Ana Margarida Azevedo, 11 anos, Colégio
Paulo VI, Gondomar, prof Raquel Almeida da Silva
Chico, o Ardina,
não gostava da sua profissão, mas tinha gastos para suportar.
Chico adorava
falar na rua com indivíduos banais ou amigos já antigos, os quais iam comprar
os jornais. Mas, odiava a variação do clima: a mutação dos dias chuvosos para
dias com sol fazia-o ficar muito constipado.
Chico sonhava
possuir uma loja, mas não utilizando o auxílio do Banco, o qual chamava
"casa da usura". Assim gostava mais da chuva, do sol, da rua!
Susana Sofia Miranda Santos, 38 anos,
Porto
― Não!
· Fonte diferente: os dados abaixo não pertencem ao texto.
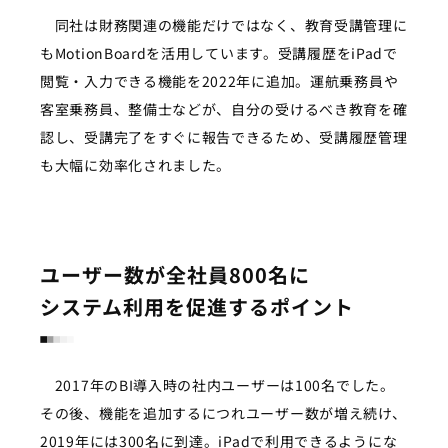
同社は財務関連の機能だけではなく、教育受講管理に
もMotionBoardを活用しています。受講履歴をiPadで
閲覧・入力できる機能を2022年に追加。運航乗務員や
客室乗務員、整備士などが、自分の受けるべき教育を確
認し、受講完了をすぐに報告できるため、受講履歴管理
も大幅に効率化されました。
ユーザー数が全社員800名に
システム利用を促進するポイント
2017年のBI導入時の社内ユーザーは100名でした。
その後、機能を追加するにつれユーザー数が増え続け、
2019年には300名に到達。iPadで利用できるようにな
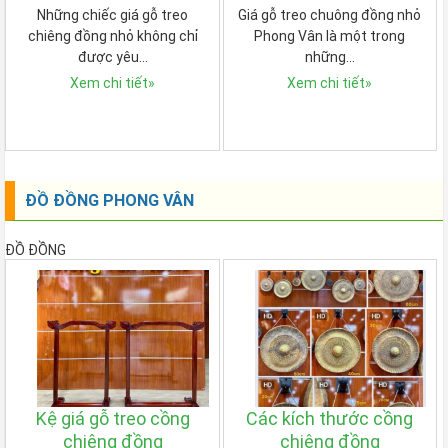
Những chiếc giá gỗ treo
Giá gỗ treo chuông đồng nhỏ
chiêng đồng nhỏ không chỉ
Phong Vân là một trong
được yêu…
những…
Xem chi tiết
»
Xem chi tiết
»
ĐỒ ĐỒNG PHONG VÂN
ĐỒ ĐỒNG
Kệ giá gỗ treo cồng
Các kích thước cồng
chiêng đồng
chiêng đồng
A sacola não! Toda a minha vida lá…
― Como?! Uma sacola roçada?
― Roçada! Sim! Mas vivida! Lá tinha a minha história:
artigos jornalísticos do passado, factos históricos, fotos … muito mais.
― A nossa história ganha vida no nosso coração, no dos
nossos. Uma sacola não passa disso, uma sacola! Pano!
― Como podes falar assim!? Ardina foi a minha profissão!
O amontoado na sacola mostra isso! Ajuda a ir ao passado.
― Passado!?
― Na minha longa vida há passado!
Fátima Fradique, Fundão
Chico, o tal
sonhador, ardina há muitos anos, agora já por casa, passara os anos avançando
na vida com uma mania: uma casinha a praia.
Os amigos
gozavam…
Macho com poucas
falas, não ligava aos simplórios, o sonho tinha dono.
A boa sacola,
tinha-a na tola!
― Ó Chico, ó
Chico, a sacola? Roubaram-na? ― gritou o miúdo.
Voltou a olhar o
mar, voltou para a sacola na cachola, o sonho não parou. Roubo? Nada
disso!
Tinha tudo.
Ana Paula Paiva, 52 anos, Porto
Chico ardina lá ia, rua acima,
sacola ao ombro, como toda a vida, afinal. Nisto, passa um miúdo, rápido,
rápido. “Ah, rapazola!!!” Pimba! O Chico no chão!” O rapazola saca a sacola ao
coitado do Chico. “A minha sacola!!! Acuda, vizinho Fininho!!! Acuda!!! Ali vai
o rapazola ao fundo da rua!”
O vizinho Fininho lá foi atrás do
miúdo, mas o rapaz voava como uma águia. “Oh, vizinho Chico! O miúdo tinha
asas! A sua sacola voou!”
Elisabete Anastásio, 56 anos, Setúbal
O dia andava frio, a chuva
caía com força na praça do Rossio.
Chico procurava, ansioso, a
sua sacola. Olhava à volta, mas não avistava vivalma. Quando viu dois polícias
do outro lado da rua, gritou:
– Acudam! Roubaram a minha
sacola! Ai, a minha vida toda roubada por um bandido, um larápio, um ladrão da
pior raça!
– Ora vamos lá com calma! O
ardina mais antigo aqui da zona, assaltado?! Vai acabar o mundo! – clamaram os
polícias.
Sandra Nunes, 46 anos, Loures
Chico Ardina toda a vida fora uma figura
simpática, muito calorosa, com muito carisma, azafamada a distribuir jornais ao
início do dia. Gritava alto: «O mundo dá os últimos suspiros! O mundo dá os
últimos suspiros!» Acorriam curiosos, curiosas, compravam os jornais,
procuravam uma razão para tais palavras. O mundo não acabava, afinal! Mas um
dia não mais o ardina foi visto, o grito faltava nas ruas, um mundo antigo ruiu
- as notícias vinham por computador.